Courir à plusieurs aide énormément. Un collègue, un ami, un groupe de coureurs, ou un dispositif sport proposé par l’employeur transforment la corvée en moment attendu. Et surtout, ne vous comparez à personne. Votre seul concurrent, c’est vous d’il y a un mois.
Les erreurs qui découragent les débutants
La plupart des abandons ne viennent pas d’un manque de volonté, mais d’erreurs évitables au démarrage. En avoir conscience suffit souvent à les éviter. Voici les plus fréquentes.
- Partir trop vite et finir essoufflé dès la première sortie.
- Augmenter la charge trop brutalement, au risque de la blessure.
- Sauter les jours de repos, indispensables à la progression.
- Courir avec des chaussures inadaptées.
- Se comparer à des coureurs expérimentés et se décourager.
Se mettre au running, un pari tout à fait tenable
Se mettre au running quand on travaille ne demande ni talent ni temps libre à profusion. Cela demande une méthode douce, des créneaux réalistes et un peu de patience les premières semaines. Commencez lentement, progressez par paliers, entourez-vous si possible. Le jour où courir devient un réflexe plutôt qu’un effort, la partie est gagnée.
Questions fréquentes
Combien de temps pour courir 30 minutes sans s’arrêter ? Avec deux à trois sorties par semaine et une progression douce, la plupart des débutants y arrivent en six à dix semaines. Tout dépend du point de départ et de la régularité.

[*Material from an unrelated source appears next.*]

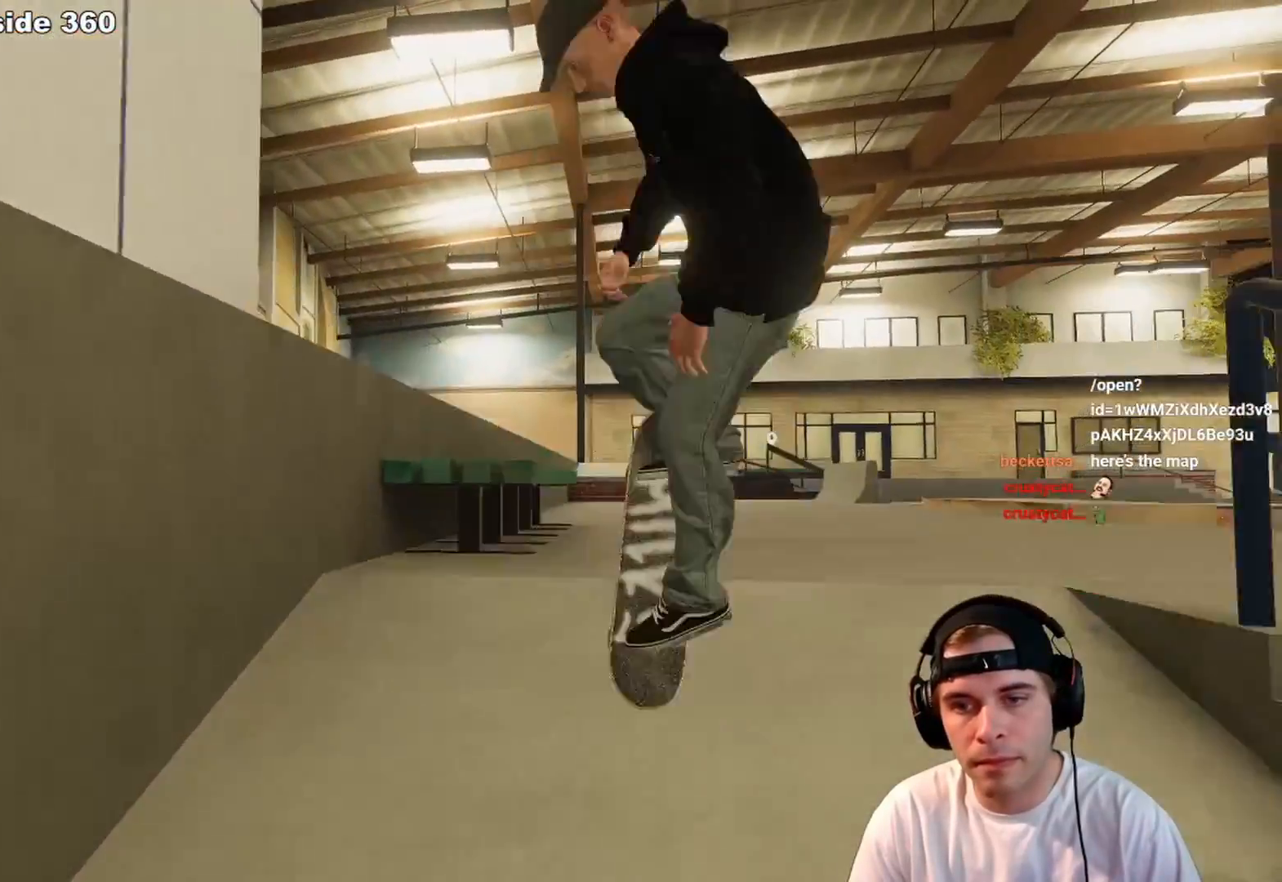
{"buttons": ["R2"], "left_stick": "up", "right_stick": "center", "events": [[300, "R2", "up"], [300, "left_stick", "up"], [400, "R2", "down"]]}
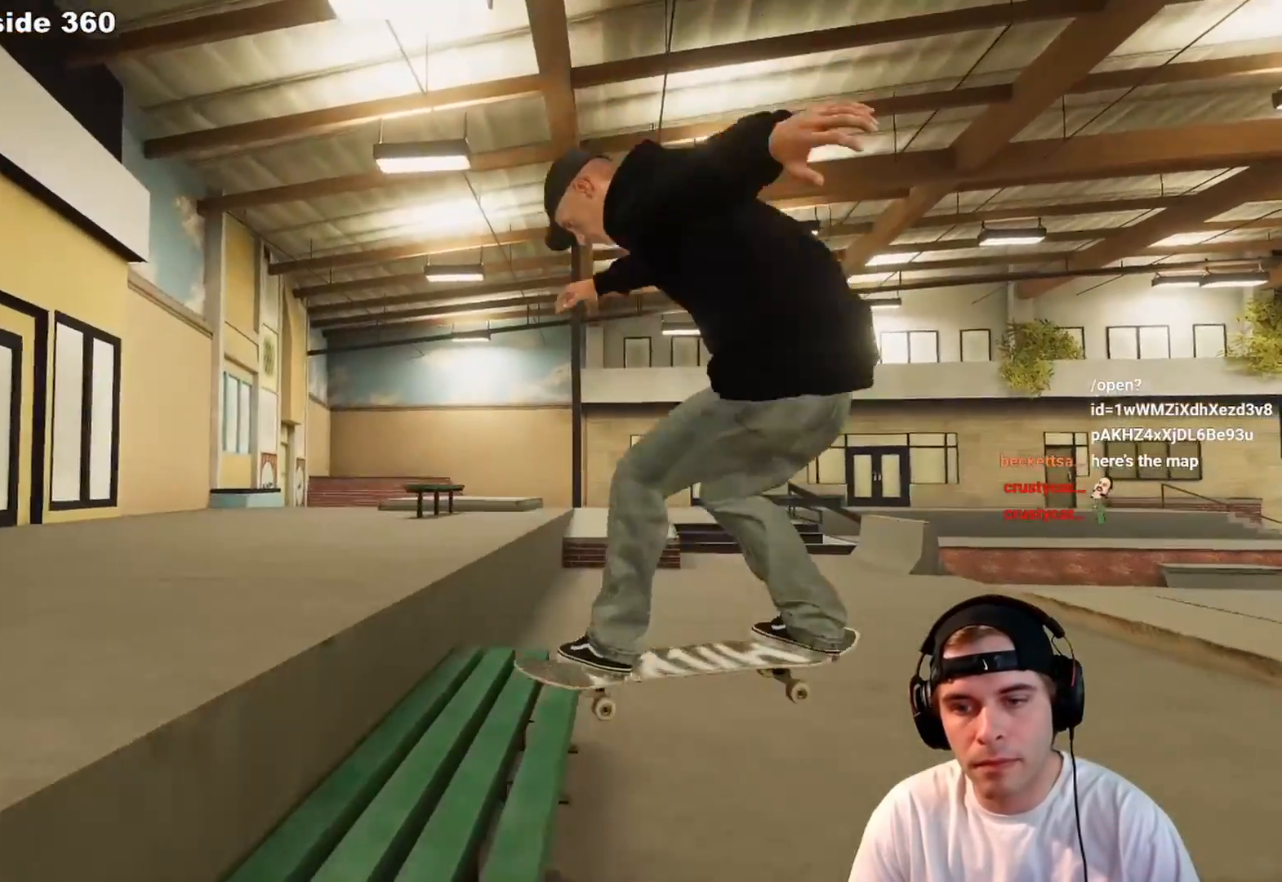
{"buttons": ["R2"], "left_stick": "center", "right_stick": "center", "events": [[50, "R2", "up"], [300, "R2", "down"], [400, "left_stick", "center"]]}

Vaut-il mieux courir le matin ou le soir quand on travaille ? Aucun horaire n’est meilleur en soi. Le matin évite les imprévus de fin de journée, le soir aide à décompresser. Le bon moment est celui que vous tiendrez sur la durée.
Faut-il courir tous les jours pour progresser ? Non, surtout pas au début. Deux à trois séances par semaine avec des jours de repos donnent de meilleurs résultats et limitent le risque de blessure.
Comment éviter de se blesser quand on débute ? Des chaussures adaptées, une allure lente, une progression graduelle et des jours de récupération couvrent l’essentiel. Un échauffement en marchant quelques minutes avant de courir aide aussi.
Le running aide-t-il vraiment à gérer le stress ? Beaucoup d’actifs courent d’abord pour la tête. L’activité d’endurance régulière contribue au bien-être et fait partie des recommandations de santé de l’OMS.